- _Daftar Tugas_
**a.** Jawab pertanyaan berikut berdasarkan kutipan tentang NU.
(i) Apa peran legal philosophy?
(ii) NU menempatkan Islam sebagai apa?
(iii) Dalam kaitan dengan pembangunan, peran Islam tidak sebatas apa?
**b.** Ubah paragraf dalam kutipan tentang NU yang diawali "Dengan metode tradisional" menjadi daftar poin singkat tanpa menghilangkan fakta utamanya.

- _Kutipan Halaman_
------------------------------------

Sementara itu legal theory menyediakan metode penerapan
syari’at dengan mengakomodir perkembangan zaman. Adapun legal philosophy
menjadi jembatan antara hukum Islam dan ilmu pengetahuan.
Dengan metode tradisional yang bernuansa modern ini, NU bisa
menghadapkan Islam dengan tantangan zaman secara setara. Dampaknya, ia tidak
terjebak di dalam asumsi Barat sebagai ancaman dengan posisi “Islam terancam”
selayak pemahaman kalangan fundamentalistis. NU dengan tradisinya telah
menempatkan Islam sebagai kebijaksanaan hidup yang menyempurnakan sistem
kehidupan yang ada. Oleh karenanya, dalam kaitan dengan pembangunan, peran
Islam tidak sebatas suplementer (tambahan), melainkan komplementer
(penyempurna), dengan ikut menentukan arah ideal pembangunan.

------------------------------------

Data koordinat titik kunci
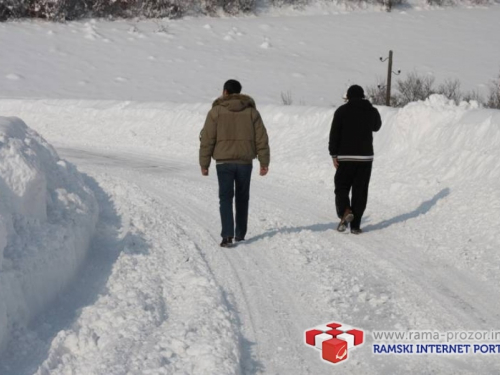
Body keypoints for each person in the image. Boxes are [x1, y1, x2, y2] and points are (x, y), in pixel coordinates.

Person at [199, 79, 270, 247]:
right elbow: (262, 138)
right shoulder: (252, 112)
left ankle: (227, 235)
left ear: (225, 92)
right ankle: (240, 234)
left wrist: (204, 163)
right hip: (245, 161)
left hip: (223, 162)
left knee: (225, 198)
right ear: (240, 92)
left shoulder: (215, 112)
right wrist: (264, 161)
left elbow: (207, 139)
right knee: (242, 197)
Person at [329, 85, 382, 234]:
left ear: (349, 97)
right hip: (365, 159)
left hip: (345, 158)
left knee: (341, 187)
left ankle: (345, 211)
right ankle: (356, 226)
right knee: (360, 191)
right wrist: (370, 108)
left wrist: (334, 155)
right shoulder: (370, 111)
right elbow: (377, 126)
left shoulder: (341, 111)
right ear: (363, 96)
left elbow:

------------------------------------

- _Jawaban_
**a.**
(i) Menjadi jembatan antara hukum Islam dan ilmu pengetahuan.
(ii) Sebagai kebijaksanaan hidup yang menyempurnakan sistem kehidupan yang ada.
(iii) Tidak sebatas suplementer (tambahan).

**b.**
- Dengan metode tradisional yang bernuansa modern, NU bisa menghadapkan Islam dengan tantangan zaman secara setara.
- Karena itu, NU tidak terjebak dalam asumsi bahwa Barat adalah ancaman dengan posisi "Islam terancam", seperti pemahaman kalangan fundamentalistis.
- NU menempatkan Islam sebagai kebijaksanaan hidup yang menyempurnakan sistem kehidupan yang ada.
- Dalam pembangunan, peran Islam bukan sekadar suplementer (tambahan), melainkan komplementer (penyempurna), karena ikut menentukan arah ideal pembangunan.